- [Requirement] What is needed is every line of the data that includes the word "index". Please copy each one.
⟨
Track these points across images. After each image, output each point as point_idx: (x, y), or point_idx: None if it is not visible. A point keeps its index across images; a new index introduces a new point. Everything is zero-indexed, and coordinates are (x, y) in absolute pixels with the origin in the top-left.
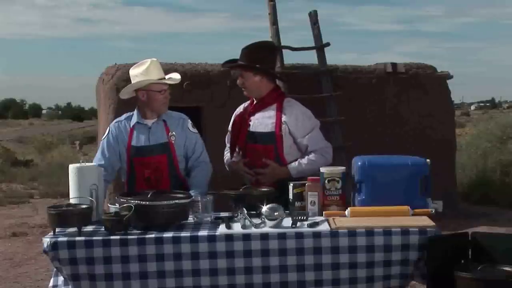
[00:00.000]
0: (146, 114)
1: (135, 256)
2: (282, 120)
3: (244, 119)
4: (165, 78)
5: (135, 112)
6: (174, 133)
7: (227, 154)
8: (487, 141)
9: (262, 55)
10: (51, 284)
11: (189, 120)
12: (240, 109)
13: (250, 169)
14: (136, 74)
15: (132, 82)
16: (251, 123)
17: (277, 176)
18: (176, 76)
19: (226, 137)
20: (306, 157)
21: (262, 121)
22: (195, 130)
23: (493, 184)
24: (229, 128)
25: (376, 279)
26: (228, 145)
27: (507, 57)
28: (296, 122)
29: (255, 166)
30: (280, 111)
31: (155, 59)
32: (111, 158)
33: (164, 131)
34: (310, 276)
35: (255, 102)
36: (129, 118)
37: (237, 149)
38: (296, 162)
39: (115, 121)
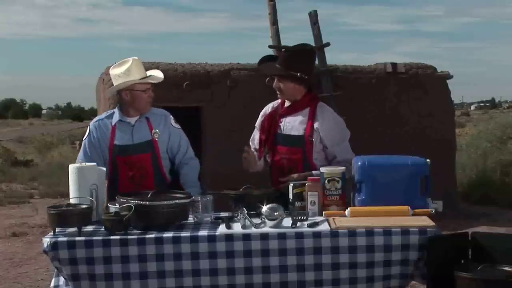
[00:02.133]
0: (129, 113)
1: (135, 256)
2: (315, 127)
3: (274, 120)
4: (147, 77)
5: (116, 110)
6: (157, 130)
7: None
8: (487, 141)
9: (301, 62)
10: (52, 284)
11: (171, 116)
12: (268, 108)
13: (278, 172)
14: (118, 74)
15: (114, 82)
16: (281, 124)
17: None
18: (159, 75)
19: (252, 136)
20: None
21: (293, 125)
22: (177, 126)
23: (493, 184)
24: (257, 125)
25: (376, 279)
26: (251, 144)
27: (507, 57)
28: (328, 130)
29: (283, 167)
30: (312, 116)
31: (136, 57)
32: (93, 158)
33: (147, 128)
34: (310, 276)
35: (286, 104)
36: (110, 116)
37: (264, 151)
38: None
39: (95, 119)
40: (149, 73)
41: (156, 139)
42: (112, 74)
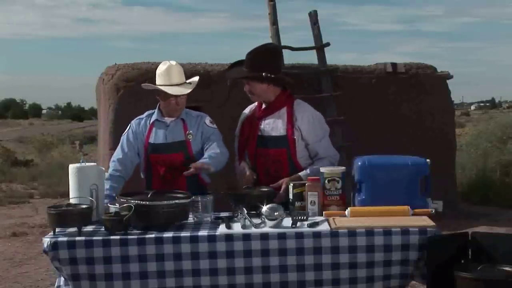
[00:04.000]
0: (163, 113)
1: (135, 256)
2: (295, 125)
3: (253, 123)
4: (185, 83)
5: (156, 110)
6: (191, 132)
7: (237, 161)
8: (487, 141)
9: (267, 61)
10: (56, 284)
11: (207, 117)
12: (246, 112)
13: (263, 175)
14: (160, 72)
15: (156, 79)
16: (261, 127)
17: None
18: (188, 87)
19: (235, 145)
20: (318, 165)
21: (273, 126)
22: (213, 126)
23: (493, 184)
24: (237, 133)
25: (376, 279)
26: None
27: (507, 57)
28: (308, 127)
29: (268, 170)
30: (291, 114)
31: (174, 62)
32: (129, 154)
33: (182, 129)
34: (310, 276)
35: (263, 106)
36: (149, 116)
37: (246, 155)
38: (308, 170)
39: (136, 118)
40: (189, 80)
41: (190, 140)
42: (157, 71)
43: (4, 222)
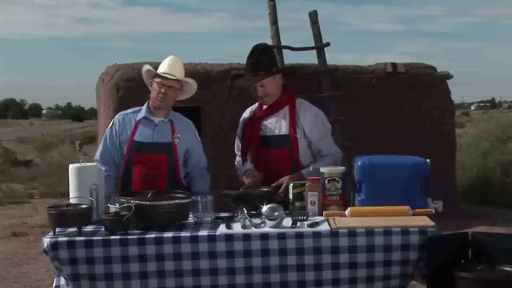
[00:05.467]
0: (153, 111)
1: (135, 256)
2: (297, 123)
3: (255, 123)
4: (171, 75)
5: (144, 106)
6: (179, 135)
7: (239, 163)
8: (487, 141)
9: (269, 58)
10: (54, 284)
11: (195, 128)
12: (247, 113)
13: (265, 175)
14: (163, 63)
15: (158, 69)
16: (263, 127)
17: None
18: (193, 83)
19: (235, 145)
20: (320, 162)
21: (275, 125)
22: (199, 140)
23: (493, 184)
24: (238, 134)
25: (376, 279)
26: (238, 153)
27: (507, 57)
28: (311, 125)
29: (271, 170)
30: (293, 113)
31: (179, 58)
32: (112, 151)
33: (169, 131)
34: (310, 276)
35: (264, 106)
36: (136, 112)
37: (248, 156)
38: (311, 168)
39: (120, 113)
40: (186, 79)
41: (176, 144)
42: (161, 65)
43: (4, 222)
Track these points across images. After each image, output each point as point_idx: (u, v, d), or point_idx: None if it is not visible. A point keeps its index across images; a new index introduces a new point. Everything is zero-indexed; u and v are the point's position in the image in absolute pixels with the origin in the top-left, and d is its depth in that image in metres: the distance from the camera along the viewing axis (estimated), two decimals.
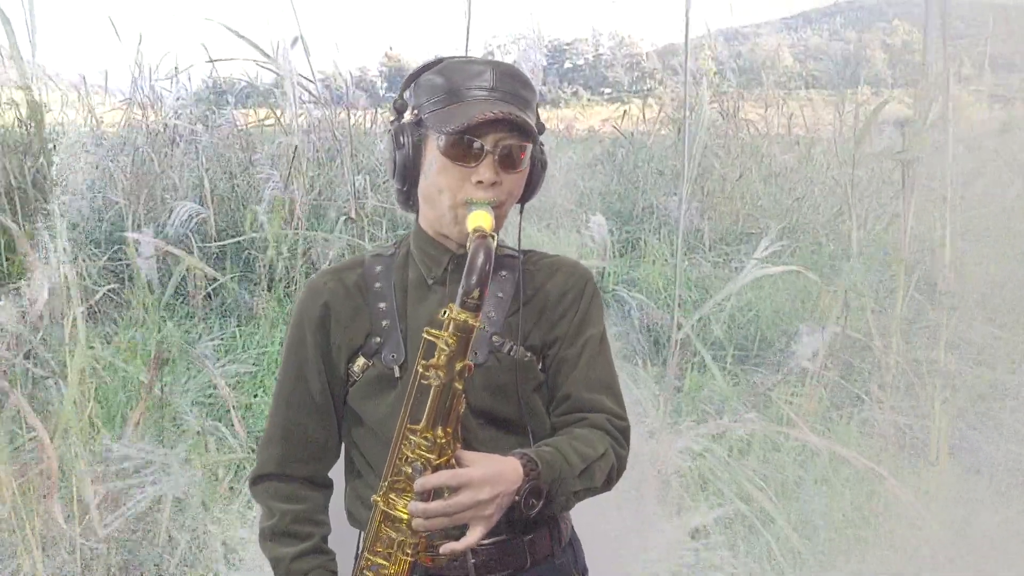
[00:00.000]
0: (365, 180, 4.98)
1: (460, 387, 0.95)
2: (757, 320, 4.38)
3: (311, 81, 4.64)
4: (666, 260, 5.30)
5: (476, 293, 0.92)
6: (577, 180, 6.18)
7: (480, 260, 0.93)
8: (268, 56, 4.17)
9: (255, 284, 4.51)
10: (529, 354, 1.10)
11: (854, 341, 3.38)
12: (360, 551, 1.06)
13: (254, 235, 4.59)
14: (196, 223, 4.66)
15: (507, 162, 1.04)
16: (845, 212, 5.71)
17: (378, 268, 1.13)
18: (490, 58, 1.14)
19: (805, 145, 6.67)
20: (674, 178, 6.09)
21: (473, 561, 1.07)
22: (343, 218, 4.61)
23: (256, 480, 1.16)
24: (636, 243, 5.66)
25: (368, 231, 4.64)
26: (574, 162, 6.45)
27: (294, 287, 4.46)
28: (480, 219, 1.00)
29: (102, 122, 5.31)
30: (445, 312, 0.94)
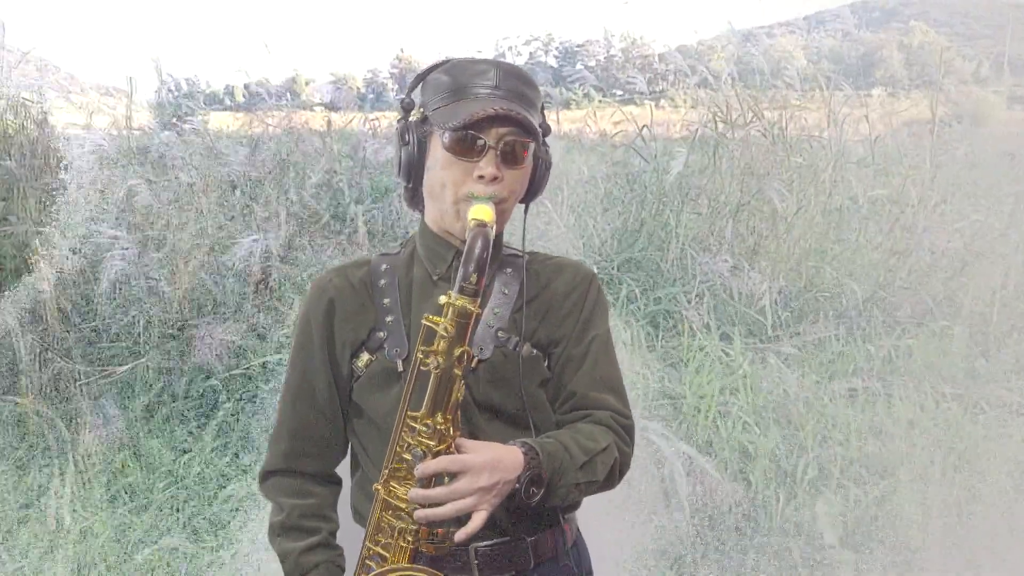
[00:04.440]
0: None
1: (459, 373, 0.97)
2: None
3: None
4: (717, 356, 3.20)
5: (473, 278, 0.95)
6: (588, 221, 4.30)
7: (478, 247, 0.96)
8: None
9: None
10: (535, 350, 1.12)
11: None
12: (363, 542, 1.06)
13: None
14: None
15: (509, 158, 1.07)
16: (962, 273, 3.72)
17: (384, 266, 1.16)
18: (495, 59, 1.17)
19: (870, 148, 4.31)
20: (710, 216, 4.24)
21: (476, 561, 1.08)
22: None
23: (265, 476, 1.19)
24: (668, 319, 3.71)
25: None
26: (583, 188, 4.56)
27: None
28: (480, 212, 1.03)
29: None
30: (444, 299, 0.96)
⟩
- [Exercise output]
Track these points across images. After each image, output each point as point_idx: (x, y), or point_idx: None if it is not visible. A point keeps its index across images; a new index introduces a new point. Everything is zero-indexed, and coordinates are (x, y) in absolute pixels with the origin in the top-left.
Track these points across images. After each image, output each point as point_idx: (u, v, d), or point_idx: None if it is not visible. A point keeps its index across images; a new index introduces a new point. Everything is zero-indexed; u and v are the point's position in the image in absolute pixels with the origin in the top-left, and d is its depth in that image in metres: the distance from the camera along the viewing axis (estimated), two decimals.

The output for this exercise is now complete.